What to work on:
1. Translate this sentence from the family history essay into Spanish: "Dorethea signed her wedding certificate."
2. Rewrite the family history essay from "Dorethea must have" to "husband Peter Schneider.", swapping "stepdaughters" for "stepchildren".
3. Summarize the family history essay in three sentences.

Source extract:
Facts, Dates and Imagination

Thursday, April 29, 1999

May 19, 1999

Wednesday, March 8, 2000

Finding dates on documents and studying the events and languages that outlined the lives of my ancestors is only the beginning.

I lie in bed at night, enchanted by these hard but shadowy facts. Here, in the half-light of falling asleep, the date on a birth certificate and the sponsor at a baptism weave together with a father’s occupation and the number of surrounding siblings. Slowly the life emerges of a woman I am beginning to know better.  Who she was named after, who stood on either side of her as she signed the register of a ship’s passenger list, these things I learn gradually as she comes to trust my interest in her life. The earlier marriage of her husband, the witnesses at their wedding, the births and deaths of their infant children, the untimeliness of a parent’s death suggest to me only deeper hidden “unrecordings” that I have yet to learn. As I fall asleep, I wonder what these unrecordings might be. Sitting in small groups around my bed, conversing among themselves in rhythms I can just barely sense are true feelings and unrecorded facts just beyond my reach. They keep an eye on me as I fall into sleep. They wait for an opportunity to come–sometimes in pairs–to my bedside, adjust my blankets, and slide deeper into my understanding. Here in this realm of fact and of unrecorded things, in this realm of careful watching and of sleep, I gather new information.

  1. Dorethea Wild was married in June 1815 just days before the Battle of Waterloo in a little town called Monzigen on the Nahe River in the Rhineland Pfalz area, west of the Rhine. She did not grow up in this town. She was born and her family lived in Oberstein. Permission from her mother had to be obtained so that she could marry Casimir Gretsch, a widower who was born in Monzigen and was a butcher in Simmern. Dorethea signed her wedding certificate. A talent not many women possessed at that time.
  1. What was Dorethea Wild doing in Monzigen? She is listed on the marriage certificate as “ohne profession.” She wasn’t working. Was she visiting a sister or brother and helping to take care of their children when she met the young Gretsch widower and his two daughters Elizabeth and Julia? 

Or perhaps Dorethea knew Elizabeth Auler , the first wife of Casimir Gretsch?  Perhaps there two women were great friends? 

Dorethea must have remained close to her stepdaughters. When she died in 1850, she was living at the home of her stepdaughter Elizabeth and her husband Peter Schneider.

  1. Did Dorethea spend time walking in the hills and woods around Simmern with her own four-year-old daughter Dorethea Catherina and her stepdaughter’s young teenagers in the fall of 1820 after the deaths only days apart of her two year old daughter and 3 year old son?
  1. My great-great grandmother Anna Maria von Gerichten was the oldest of ten children. She married William Gretsch in 1852 and bore him 9 children. Each of her children were named in the same sequence as her own siblings had been named. Only one of her brothers was excluded from this honor, Conrad. None of Anna Maria’s children were named after him. Conrad was the fifth of Anna Maria’s younger siblings. He went to American and lived in California and moved back to Germany probably after Anna Maria died.

Source material:
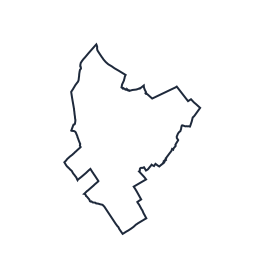 the district of Fartanesti, Galati, Romania, rotated 149°
{"feature_id": "2599482B98747268869186", "entity_name": "Fartanesti", "entity_type": "district", "adm_level": 2, "iso_a3": "ROU", "parent_name": "Romania", "parent_adm1": "Galati", "projection": "orthographic", "projection_center": [27.982, 45.802], "detail": "fine", "context": "isolated", "style": "outline", "palette": "slate", "viewbox_px": 256, "rotation_deg": 149, "n_neighbors": 0, "source": "geoboundaries", "source_scale": "gbopen_adm2", "svg_char_len": 5652}
<svg xmlns="http://www.w3.org/2000/svg" viewBox="0 0 256 256"><g transform="rotate(149 128 128)"><path d="M198.0,84.2L197.1,83.9L196.7,82.5L195.4,81.5L194.4,80.7L194.2,79.8L192.5,78.5L191.3,77.1L189.4,75.3L188.9,73.2L188.8,72.9L187.9,52.3L187.6,49.1L187.5,48.8L187.3,48.4L187.3,48.0L187.4,46.7L187.5,45.9L187.3,42.5L187.1,40.0L185.9,40.0L182.7,40.1L180.4,40.0L178.7,40.1L177.7,40.1L174.2,40.4L170.9,41.1L169.5,41.1L168.9,41.2L168.2,41.2L166.5,41.2L166.2,41.2L165.5,41.2L158.8,41.2L158.8,41.7L158.6,45.1L158.6,46.4L158.5,47.4L158.3,48.9L158.1,49.9L158.2,50.9L158.2,51.7L158.1,53.4L158.1,54.6L158.0,55.3L158.0,57.1L158.1,57.8L158.2,59.2L158.1,59.8L153.5,60.0L153.5,60.3L153.2,69.0L153.2,71.9L153.3,74.8L144.6,74.7L139.0,74.6L139.2,76.7L139.4,78.0L140.9,85.1L140.1,85.1L139.4,86.0L139.0,86.7L138.7,86.9L138.4,87.1L138.0,87.2L137.3,87.1L136.9,86.8L136.4,86.5L135.8,86.2L135.6,86.1L135.4,86.1L135.1,86.2L134.5,86.1L134.5,82.3L132.6,82.3L132.0,82.4L129.1,83.5L128.9,83.5L126.9,84.3L126.7,84.4L126.5,83.9L125.3,82.0L122.9,83.1L121.7,80.2L121.0,78.9L118.3,79.4L118.2,79.3L117.2,79.5L116.3,79.7L116.0,79.5L114.9,79.8L115.1,80.4L114.1,80.6L114.2,81.2L113.2,81.4L113.1,80.8L112.0,81.0L112.1,81.7L111.2,82.1L111.2,82.6L110.3,82.8L110.0,83.0L105.9,84.7L102.8,85.9L102.6,86.0L101.0,87.3L100.4,86.2L100.3,86.3L99.5,87.0L99.0,87.2L98.5,87.4L97.4,87.7L97.0,87.9L96.5,88.0L96.3,88.2L96.2,88.5L96.1,88.9L96.1,89.1L94.5,90.1L94.4,90.1L93.6,90.5L92.5,91.1L91.8,91.4L91.2,91.8L91.3,94.3L90.6,95.6L90.2,95.9L89.8,96.1L88.6,97.1L87.1,97.9L86.2,98.2L85.8,98.2L85.5,98.3L84.8,98.3L84.2,98.8L83.9,99.1L83.0,99.8L82.4,100.6L81.5,101.6L80.6,102.4L79.9,102.2L79.6,101.9L79.5,101.6L79.0,101.1L78.2,100.1L77.7,99.7L77.3,99.6L77.1,99.5L76.6,99.1L76.4,98.9L75.7,98.6L75.1,98.2L74.2,97.3L73.4,97.9L70.0,100.8L67.1,103.7L65.5,104.0L64.4,104.4L55.8,108.1L57.4,113.4L58.3,116.0L59.2,120.2L62.7,120.1L64.9,138.4L65.5,138.4L66.0,138.3L92.1,140.8L94.1,147.2L95.0,148.0L95.2,148.7L94.9,149.0L94.1,149.3L94.0,151.1L93.9,152.4L93.4,154.8L93.1,155.3L92.6,156.3L97.3,155.7L97.3,156.0L99.3,156.3L100.0,156.4L100.5,156.6L101.1,156.7L104.6,158.3L107.6,159.1L107.5,159.6L108.4,160.4L108.7,161.4L109.0,160.9L109.1,161.1L110.3,162.1L110.1,162.4L110.4,162.6L110.6,163.1L111.2,163.7L110.5,163.8L112.0,164.2L112.1,164.7L111.8,165.1L112.5,165.7L112.7,166.1L110.6,168.4L110.0,168.8L108.8,169.6L106.9,170.9L106.4,171.5L105.4,172.4L104.8,173.1L104.3,173.6L103.5,174.2L102.7,174.7L106.0,181.0L106.3,181.6L108.8,186.1L109.9,188.6L110.2,189.3L111.8,192.2L112.2,193.1L113.1,196.0L113.7,199.3L113.8,201.4L113.9,202.0L114.1,206.2L114.2,209.0L114.2,210.4L114.0,210.9L113.6,212.0L113.4,212.3L112.8,213.2L112.6,213.5L112.2,215.2L112.1,216.0L118.5,214.0L123.2,212.5L128.7,210.6L130.1,210.2L131.0,209.9L133.0,209.1L134.4,208.4L135.0,208.1L136.5,206.5L136.8,206.0L136.7,206.0L137.2,204.3L137.6,203.4L137.7,203.2L137.8,203.1L139.2,202.6L139.5,202.3L140.1,201.6L140.3,201.4L140.7,201.0L140.8,200.8L141.6,199.9L142.1,199.2L142.6,198.6L143.0,197.9L144.4,196.2L145.2,195.1L145.4,194.9L145.7,194.5L146.3,194.0L147.1,193.4L147.5,193.3L151.0,191.9L151.7,191.5L152.3,191.2L152.8,190.9L153.4,190.6L154.2,190.2L154.6,189.9L155.9,189.3L157.3,188.6L158.0,188.3L158.1,188.2L158.7,186.8L160.3,182.9L161.7,179.3L162.5,177.2L163.7,174.1L164.2,172.9L164.3,172.4L164.7,171.7L165.4,170.2L165.6,169.6L166.1,168.6L166.4,168.0L166.4,167.9L166.8,167.1L167.0,166.6L167.3,165.9L167.5,165.3L167.8,164.8L167.9,164.6L168.2,163.9L168.5,163.3L168.6,163.0L168.7,162.7L168.8,162.4L168.9,162.1L169.0,162.0L169.0,161.9L169.1,161.7L169.3,161.5L169.6,161.0L169.7,160.9L170.7,159.7L171.0,159.3L171.2,159.1L171.3,159.0L171.4,158.9L171.5,158.9L171.8,158.8L172.0,158.7L172.1,158.8L172.4,158.8L172.5,158.9L172.9,159.0L174.5,157.8L174.9,157.4L175.0,157.3L176.0,156.6L176.9,155.8L177.5,155.3L177.9,155.1L178.0,155.0L177.9,154.8L177.6,154.5L176.8,153.9L176.2,153.5L176.1,153.4L175.8,153.1L175.4,152.4L175.3,152.2L175.2,152.1L175.1,151.8L175.1,151.1L175.1,150.7L175.3,149.7L175.3,149.4L175.4,149.1L175.4,148.9L175.4,148.6L175.5,148.2L175.6,147.3L175.7,147.0L175.9,146.3L175.9,146.2L176.1,145.9L176.1,145.6L176.1,145.3L176.1,145.2L176.2,144.6L176.3,144.3L176.6,142.9L176.7,142.3L176.8,141.6L176.9,141.2L176.9,140.9L177.1,139.9L177.1,139.6L177.2,139.2L177.2,138.9L177.3,138.8L177.4,138.7L177.7,138.4L178.2,137.9L178.3,137.5L178.3,137.3L178.4,136.9L178.4,136.4L178.4,136.1L179.5,135.8L180.2,135.7L180.5,135.6L181.2,135.5L182.2,135.3L184.1,134.9L184.9,134.7L185.8,134.6L186.6,134.4L187.2,134.2L187.9,134.1L188.6,134.0L189.1,133.8L190.0,133.7L191.8,133.5L192.8,133.4L193.6,133.2L194.6,133.0L195.8,132.8L196.4,132.6L196.8,132.4L197.2,132.3L197.9,132.0L198.5,131.8L199.1,131.7L200.2,131.4L200.2,130.8L200.2,130.6L200.2,130.4L200.2,130.1L200.2,129.7L200.2,129.2L200.2,128.6L200.2,128.3L200.2,128.0L200.2,127.7L200.1,127.3L200.1,126.7L200.0,126.2L199.9,125.9L199.8,125.7L199.7,125.4L199.6,125.2L199.6,124.6L199.4,124.3L199.1,123.0L199.0,122.3L198.5,120.8L198.3,120.1L198.3,119.4L198.4,118.9L198.4,118.1L198.4,117.2L198.3,116.4L198.1,115.4L198.1,115.0L197.9,113.1L197.8,112.6L197.8,112.2L197.9,111.1L198.0,110.9L198.1,109.7L198.1,109.3L197.8,109.5L197.2,109.6L193.2,110.1L187.2,111.1L183.7,111.9L181.3,112.3L181.2,107.8L181.1,107.6L181.1,105.8L181.1,105.5L181.0,105.2L180.7,97.7L180.8,97.6L186.1,96.7L186.7,96.5L191.7,95.6L195.1,95.0L195.6,95.0L195.9,95.0L196.5,94.8L197.0,94.7L197.7,94.5L198.9,94.2L199.5,94.1L199.3,93.9L199.0,93.6L198.9,93.4L198.8,92.9L198.8,92.0L198.9,91.6L199.0,91.3L199.0,91.2L198.7,90.7L198.6,90.3L198.5,89.8L198.3,88.5L198.2,87.8L198.1,87.3L198.0,86.9L198.0,86.5L198.3,85.1L198.3,84.8L198.0,84.2Z" fill="none" stroke="#1e293b" stroke-width="2"/></g></svg>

Task-by-task outputs:
1. Dorethea firmó su acta de matrimonio.

2.
Dorethea must have remained close to her stepchildren. When she died in 1850, she was living at the home of her stepdaughter Elizabeth and her husband Peter Schneider.

3. The writer finds that dates and documents about ancestors are only a beginning, and at night, while falling asleep, imagines the unrecorded feelings and facts behind them. Dorethea Wild of Oberstein married the widower Casimir Gretsch in Monzigen in June 1815 and died in 1850 at the home of her stepdaughter Elizabeth and Elizabeth's husband, Peter Schneider. The writer's great-great-grandmother Anna Maria von Gerichten married William Gretsch in 1852 and named her nine children in the same sequence as her own siblings, leaving out only her brother Conrad.